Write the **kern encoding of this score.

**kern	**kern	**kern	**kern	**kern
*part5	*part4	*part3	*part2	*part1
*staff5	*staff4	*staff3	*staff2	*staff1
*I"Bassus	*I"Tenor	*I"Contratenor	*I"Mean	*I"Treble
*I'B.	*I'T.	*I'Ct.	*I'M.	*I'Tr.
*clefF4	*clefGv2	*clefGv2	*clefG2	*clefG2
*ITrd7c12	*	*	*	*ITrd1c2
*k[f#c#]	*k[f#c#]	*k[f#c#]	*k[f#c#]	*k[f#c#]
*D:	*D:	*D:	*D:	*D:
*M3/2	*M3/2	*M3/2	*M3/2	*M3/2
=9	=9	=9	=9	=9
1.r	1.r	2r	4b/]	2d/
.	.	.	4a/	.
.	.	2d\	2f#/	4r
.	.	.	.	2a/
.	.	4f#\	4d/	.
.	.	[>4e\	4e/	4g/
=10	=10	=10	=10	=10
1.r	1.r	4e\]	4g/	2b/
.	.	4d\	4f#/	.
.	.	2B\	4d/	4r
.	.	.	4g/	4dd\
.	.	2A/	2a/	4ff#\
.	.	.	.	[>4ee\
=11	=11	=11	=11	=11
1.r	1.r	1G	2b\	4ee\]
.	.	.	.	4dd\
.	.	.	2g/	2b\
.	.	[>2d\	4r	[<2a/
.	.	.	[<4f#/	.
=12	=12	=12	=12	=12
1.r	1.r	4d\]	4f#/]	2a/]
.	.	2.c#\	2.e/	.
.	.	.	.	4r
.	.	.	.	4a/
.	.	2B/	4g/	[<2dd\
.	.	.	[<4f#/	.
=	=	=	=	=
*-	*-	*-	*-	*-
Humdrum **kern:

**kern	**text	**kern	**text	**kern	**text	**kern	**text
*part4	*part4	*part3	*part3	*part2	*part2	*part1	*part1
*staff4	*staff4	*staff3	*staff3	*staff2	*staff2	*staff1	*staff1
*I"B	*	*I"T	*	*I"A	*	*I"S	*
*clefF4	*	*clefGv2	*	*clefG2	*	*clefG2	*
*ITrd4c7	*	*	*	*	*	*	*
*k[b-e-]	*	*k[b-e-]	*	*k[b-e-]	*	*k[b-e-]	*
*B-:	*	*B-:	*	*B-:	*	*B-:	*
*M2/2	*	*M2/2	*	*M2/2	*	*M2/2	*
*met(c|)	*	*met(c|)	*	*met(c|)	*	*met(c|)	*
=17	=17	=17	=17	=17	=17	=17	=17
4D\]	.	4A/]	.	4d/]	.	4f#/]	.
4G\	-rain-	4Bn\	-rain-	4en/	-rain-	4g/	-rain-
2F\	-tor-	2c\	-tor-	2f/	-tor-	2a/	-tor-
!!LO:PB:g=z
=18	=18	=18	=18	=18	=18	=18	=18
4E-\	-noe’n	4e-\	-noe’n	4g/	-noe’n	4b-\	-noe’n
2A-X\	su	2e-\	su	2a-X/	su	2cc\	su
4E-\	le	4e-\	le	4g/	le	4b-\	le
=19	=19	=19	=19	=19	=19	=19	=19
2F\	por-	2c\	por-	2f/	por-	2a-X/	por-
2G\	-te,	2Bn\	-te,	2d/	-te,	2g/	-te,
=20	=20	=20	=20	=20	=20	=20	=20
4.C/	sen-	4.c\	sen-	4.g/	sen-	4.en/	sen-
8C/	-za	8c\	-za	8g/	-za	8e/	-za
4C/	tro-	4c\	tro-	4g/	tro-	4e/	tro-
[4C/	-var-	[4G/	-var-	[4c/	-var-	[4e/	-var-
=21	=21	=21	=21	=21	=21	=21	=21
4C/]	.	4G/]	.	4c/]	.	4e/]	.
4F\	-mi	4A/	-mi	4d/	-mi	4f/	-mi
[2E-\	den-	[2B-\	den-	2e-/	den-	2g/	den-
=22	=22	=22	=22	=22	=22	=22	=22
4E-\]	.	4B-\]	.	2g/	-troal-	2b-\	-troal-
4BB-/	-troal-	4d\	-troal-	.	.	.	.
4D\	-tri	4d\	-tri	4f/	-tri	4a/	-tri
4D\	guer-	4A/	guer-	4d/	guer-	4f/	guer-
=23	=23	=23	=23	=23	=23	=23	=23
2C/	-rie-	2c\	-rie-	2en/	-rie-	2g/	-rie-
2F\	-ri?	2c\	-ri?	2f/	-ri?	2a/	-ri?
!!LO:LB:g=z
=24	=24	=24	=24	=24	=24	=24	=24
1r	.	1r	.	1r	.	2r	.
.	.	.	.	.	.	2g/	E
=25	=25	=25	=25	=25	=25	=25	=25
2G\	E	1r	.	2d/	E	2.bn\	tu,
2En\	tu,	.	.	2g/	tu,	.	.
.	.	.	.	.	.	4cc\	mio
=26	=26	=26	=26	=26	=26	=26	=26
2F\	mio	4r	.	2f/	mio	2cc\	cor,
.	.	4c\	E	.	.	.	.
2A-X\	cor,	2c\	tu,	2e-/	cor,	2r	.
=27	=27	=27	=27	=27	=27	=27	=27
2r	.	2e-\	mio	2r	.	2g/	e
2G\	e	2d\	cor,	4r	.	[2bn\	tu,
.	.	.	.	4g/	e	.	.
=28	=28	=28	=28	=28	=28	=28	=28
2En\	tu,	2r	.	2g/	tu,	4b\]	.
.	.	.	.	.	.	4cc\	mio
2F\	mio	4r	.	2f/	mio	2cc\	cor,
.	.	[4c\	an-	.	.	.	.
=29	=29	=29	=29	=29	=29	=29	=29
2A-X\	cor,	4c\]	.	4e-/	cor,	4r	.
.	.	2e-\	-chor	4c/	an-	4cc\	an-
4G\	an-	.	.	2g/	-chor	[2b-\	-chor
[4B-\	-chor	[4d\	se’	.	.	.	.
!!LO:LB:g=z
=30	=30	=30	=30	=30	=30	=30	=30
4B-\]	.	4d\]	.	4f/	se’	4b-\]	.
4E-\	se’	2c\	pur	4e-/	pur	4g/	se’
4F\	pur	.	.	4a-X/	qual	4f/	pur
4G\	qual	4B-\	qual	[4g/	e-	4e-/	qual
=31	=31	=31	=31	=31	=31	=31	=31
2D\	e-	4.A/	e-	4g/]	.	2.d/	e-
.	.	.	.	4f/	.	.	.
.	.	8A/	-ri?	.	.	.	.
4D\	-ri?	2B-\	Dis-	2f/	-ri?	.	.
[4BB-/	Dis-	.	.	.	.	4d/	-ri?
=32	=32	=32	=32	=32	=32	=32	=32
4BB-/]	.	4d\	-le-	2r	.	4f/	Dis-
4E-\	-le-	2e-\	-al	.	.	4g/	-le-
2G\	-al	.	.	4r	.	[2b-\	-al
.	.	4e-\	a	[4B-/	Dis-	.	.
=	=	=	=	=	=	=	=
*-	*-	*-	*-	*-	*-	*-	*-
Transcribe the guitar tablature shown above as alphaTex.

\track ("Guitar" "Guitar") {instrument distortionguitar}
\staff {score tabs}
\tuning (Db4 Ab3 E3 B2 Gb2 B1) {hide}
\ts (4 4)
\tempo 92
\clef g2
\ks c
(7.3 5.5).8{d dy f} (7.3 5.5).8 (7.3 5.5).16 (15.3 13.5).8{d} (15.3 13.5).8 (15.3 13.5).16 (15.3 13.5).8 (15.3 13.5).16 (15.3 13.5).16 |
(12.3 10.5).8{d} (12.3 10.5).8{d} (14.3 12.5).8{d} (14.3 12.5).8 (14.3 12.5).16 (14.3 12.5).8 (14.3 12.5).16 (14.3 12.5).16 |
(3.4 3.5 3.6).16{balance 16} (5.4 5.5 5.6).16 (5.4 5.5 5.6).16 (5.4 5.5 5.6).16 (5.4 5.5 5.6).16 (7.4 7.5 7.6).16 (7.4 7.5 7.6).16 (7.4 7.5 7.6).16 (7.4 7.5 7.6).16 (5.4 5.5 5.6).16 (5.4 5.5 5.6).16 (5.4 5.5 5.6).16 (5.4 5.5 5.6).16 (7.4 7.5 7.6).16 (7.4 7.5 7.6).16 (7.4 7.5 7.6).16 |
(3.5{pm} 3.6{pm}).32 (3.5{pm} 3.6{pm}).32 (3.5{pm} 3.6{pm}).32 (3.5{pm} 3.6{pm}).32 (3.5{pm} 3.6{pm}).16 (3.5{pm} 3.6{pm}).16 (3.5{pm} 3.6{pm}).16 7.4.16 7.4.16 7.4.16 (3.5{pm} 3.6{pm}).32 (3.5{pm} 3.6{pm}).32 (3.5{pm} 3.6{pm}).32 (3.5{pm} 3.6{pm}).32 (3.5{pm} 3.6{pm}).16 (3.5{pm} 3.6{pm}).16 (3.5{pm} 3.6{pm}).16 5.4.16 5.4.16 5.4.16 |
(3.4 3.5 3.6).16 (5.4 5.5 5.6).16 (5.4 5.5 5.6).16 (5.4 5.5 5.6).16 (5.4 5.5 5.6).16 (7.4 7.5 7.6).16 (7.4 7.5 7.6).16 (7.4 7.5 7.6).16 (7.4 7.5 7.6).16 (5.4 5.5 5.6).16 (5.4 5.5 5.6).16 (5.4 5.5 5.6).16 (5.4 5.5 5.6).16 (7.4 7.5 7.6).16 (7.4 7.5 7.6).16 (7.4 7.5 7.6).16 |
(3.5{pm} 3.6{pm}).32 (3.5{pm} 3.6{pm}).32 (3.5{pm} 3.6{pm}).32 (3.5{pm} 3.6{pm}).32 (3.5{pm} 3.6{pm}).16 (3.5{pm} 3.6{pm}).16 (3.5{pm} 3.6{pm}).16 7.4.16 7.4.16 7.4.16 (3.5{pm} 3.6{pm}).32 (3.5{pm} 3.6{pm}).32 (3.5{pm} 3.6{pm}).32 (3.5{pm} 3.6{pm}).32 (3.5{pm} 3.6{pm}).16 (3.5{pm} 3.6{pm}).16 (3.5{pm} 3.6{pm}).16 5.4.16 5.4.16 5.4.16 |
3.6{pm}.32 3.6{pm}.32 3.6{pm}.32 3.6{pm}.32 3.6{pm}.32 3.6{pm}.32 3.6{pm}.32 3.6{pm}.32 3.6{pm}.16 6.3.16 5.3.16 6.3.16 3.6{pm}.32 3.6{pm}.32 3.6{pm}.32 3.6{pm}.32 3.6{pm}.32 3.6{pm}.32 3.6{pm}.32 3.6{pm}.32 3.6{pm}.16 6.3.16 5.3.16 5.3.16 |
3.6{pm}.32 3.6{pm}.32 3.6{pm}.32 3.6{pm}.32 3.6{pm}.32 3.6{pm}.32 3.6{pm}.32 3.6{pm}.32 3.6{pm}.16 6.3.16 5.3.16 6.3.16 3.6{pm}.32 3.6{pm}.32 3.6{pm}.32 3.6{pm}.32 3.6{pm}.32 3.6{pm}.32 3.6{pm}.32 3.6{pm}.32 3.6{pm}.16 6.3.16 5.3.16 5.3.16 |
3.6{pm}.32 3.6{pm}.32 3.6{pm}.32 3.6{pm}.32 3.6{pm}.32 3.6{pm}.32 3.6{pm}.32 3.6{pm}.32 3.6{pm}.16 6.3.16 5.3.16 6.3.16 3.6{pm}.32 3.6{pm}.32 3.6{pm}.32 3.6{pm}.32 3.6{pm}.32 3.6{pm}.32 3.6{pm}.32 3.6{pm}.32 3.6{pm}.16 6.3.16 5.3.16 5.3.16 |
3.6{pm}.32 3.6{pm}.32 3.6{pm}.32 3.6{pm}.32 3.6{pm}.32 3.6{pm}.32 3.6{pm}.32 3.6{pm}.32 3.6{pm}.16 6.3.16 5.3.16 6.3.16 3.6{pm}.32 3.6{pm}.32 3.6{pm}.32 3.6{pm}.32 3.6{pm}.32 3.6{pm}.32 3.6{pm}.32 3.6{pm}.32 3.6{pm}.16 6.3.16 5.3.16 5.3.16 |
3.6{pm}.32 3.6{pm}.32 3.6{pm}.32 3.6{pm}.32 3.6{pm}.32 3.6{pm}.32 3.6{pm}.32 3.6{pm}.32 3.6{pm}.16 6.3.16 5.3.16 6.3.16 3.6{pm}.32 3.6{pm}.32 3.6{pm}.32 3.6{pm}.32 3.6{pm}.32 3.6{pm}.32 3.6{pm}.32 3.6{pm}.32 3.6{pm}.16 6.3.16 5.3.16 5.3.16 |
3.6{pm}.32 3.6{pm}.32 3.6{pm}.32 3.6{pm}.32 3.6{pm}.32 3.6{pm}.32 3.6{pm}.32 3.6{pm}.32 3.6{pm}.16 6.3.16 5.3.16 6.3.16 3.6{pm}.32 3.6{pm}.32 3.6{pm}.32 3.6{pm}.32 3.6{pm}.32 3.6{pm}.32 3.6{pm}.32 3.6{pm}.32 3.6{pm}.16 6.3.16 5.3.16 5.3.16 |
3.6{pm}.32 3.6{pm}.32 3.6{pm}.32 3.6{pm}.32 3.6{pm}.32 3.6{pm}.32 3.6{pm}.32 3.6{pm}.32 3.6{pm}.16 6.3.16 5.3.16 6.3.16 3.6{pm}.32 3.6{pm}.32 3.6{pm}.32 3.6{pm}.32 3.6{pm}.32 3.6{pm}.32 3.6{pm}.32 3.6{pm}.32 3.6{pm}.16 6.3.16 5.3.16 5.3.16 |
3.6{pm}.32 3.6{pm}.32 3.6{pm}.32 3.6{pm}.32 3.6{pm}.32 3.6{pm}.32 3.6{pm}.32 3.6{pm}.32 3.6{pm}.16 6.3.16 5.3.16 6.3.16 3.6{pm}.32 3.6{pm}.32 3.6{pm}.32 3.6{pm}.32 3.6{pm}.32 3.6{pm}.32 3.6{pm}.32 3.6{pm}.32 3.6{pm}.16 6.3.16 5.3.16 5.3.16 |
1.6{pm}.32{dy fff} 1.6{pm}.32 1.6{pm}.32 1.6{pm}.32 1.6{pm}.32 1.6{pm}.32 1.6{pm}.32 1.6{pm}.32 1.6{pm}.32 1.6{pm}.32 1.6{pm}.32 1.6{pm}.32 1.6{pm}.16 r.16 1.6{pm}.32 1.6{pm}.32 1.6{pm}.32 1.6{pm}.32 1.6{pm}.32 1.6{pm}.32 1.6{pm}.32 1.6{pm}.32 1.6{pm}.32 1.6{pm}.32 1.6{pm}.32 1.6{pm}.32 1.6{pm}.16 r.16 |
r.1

════════════════

Return every line of the listing above that contains the string "score". Matching is case-sensitive.

Write the **kern encoding of this score.
\staff {score tabs}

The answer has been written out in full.